For the basic setup, traders can use a bar chart on a 1-minute to 5-minute time frame and an Exponential Moving Average period of 34 (34 EMA).

Then, what about the target profit?

As reported by The Balance, this strategy can and should be used with an estimated target profit of 10 pips and a stop loss of 5 pips.

 

1. Open a Bar Chart

Bar Chart

 

2. Add the 34 EMA

34 EMA

 

3. Observe How the Price Moves around EMA

Wait for the price to move away from the EMA. There is no standard distance that the price must reach, but the farther the better. For this example, the distance used is about 10 pips.

Next, you need to be cautious when the price reverses and starts to move back toward the EMA line.

Price moves around EMA

 

4. Wait for the Price to Touch EMA

To confirm the signal, the price must touch the EMA line before bouncing. For a buy trading scenario, the price bar should have made lower lows when approaching the EMA. Conversely, a sell trading scenario would require the price bar to make higher highs when approaching the EMA.

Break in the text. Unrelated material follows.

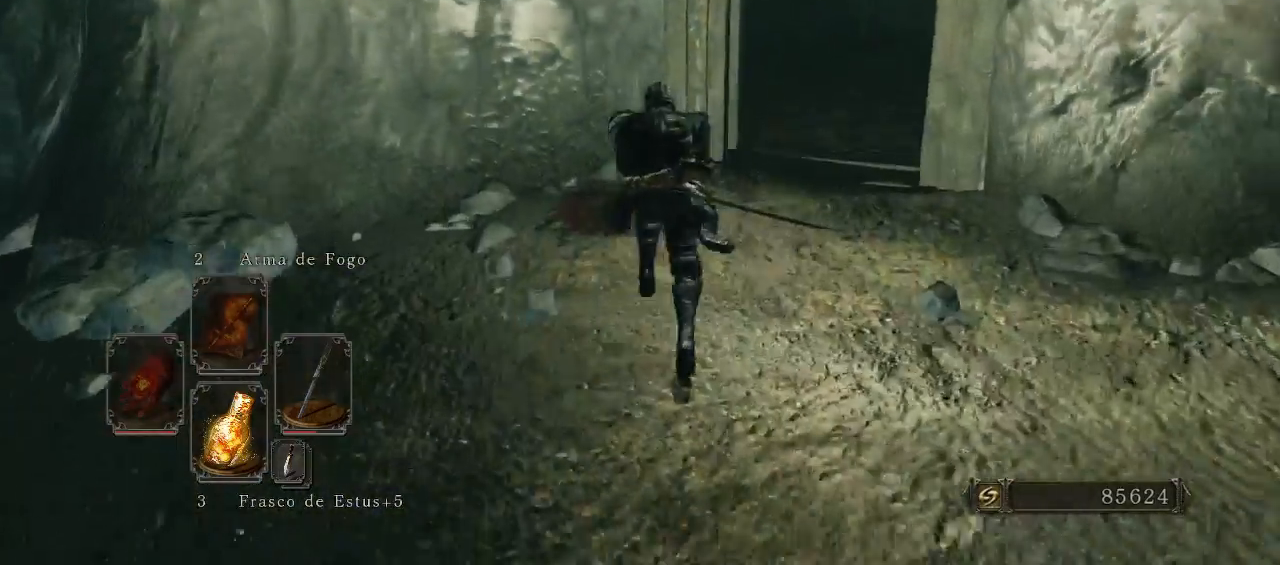
{"buttons": ["B"], "left_stick": "up-right", "right_stick": "center", "events": [[67, "left_stick", "up-right"]]}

There is no specific number of bars to measure the lower low and higher high. However, it is highly recommended that traders wait for at least three lower lows and higher highs. The chart below shows that the price only touches the EMA after forming three consecutive lower lows.

EMA bounce

 

5. Set an Entry Trade

To enter a buy position, follow these guidelines:

  • Price bars make lower lows.
  • A bar touches the EMA line.
  • The next price bar fails to make a new low.
  • The bar breaks the previous high.

As for sell positions, follow these guidelines:

  • Price bars make higher highs.
  • A price bar touches the EMA line.
  • The next price bar fails to make a new high.
  • The bar breaks the previous low.

 

6. Exit the Trade

The next important step is to determine the exit scenario. Traders could use the bouncing bar's low as the main reference to set a stop loss. For a winning scenario, a risk/reward ratio is needed to place a profit target so traders can maintain good profitability in the future. If you use price action, look over the previous key resistance to determine a good take profit level.

Entry position

Traders can also utilize a trailing stop if the trend is strong enough to continue further.

 

Before applying this simple strategy to your real account, it's highly recommended to perform backtest and forward test on a demo account. After all, not all traders could apply the same trading strategy and yield the same success.